Authenticity Wins



In today’s day and age, social media platforms have caused many people to create themselves a mask which covers their true identity. Instagram, Twitter, and Facebook have become the lenses in which we hope people will look through in order to find ‘us,’ or the version we wish we really were. We use these platforms to brand ourselves; manipulating photos, quotes, and ideas, posting them for the world to see with the hope that our amount of followers will skyrocket and the likes on our picture will multiply.

Don’t get me wrong. Using these platforms to create a brand for ourselves isn’t wrong; society is moving towards a technologically based way of communication very quickly. I think it is essential to learn how to use these platforms to our advantage—but at what point does it become false advertisement? We have taken these platforms using them as vehicles of deception.

In my opinion, it is important to have an awareness of what pictures we post and  what we say on our public profiles.

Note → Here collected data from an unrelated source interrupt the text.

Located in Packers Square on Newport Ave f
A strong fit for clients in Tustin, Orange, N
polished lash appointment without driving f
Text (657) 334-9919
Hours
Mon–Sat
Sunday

This is important because these days people are more likely to stalk your Facebook or Instagram page before meeting you. What do you want them to see?

Can you imagine what a potential boss would think, looking over your profile, being impressed with what he/she saw, and then at the moment of the interview, be disappointed with what they experienced? Or what if a company’s hiring firm looked at your personal websites and were completely surprised or turned off by what they saw, when in reality, you are a very organized, put-together person? Job opportunities can easily be turned to the wind because of what is seen online.

But what if this potential boss saw an authentic profile, marketing who you actually were? Maybe he saw a photo of you and your family at an apple orchard this past weekend. Or saw a post you made and chuckled to himself, finding he enjoyed your sense of humor. Maybe he was impressed with how organized and crisp your profile looked. And even better, when meeting you for an interview, he experienced the same qualities that he looked at online.

Authenticity is so important when branding yourself. Honesty in the workforce, and in life, is important in every aspect. Being honest with who you are, what you stand for, and what you believe, gives people a clear idea of who you are—a clear lens to look through: what you see is what you get.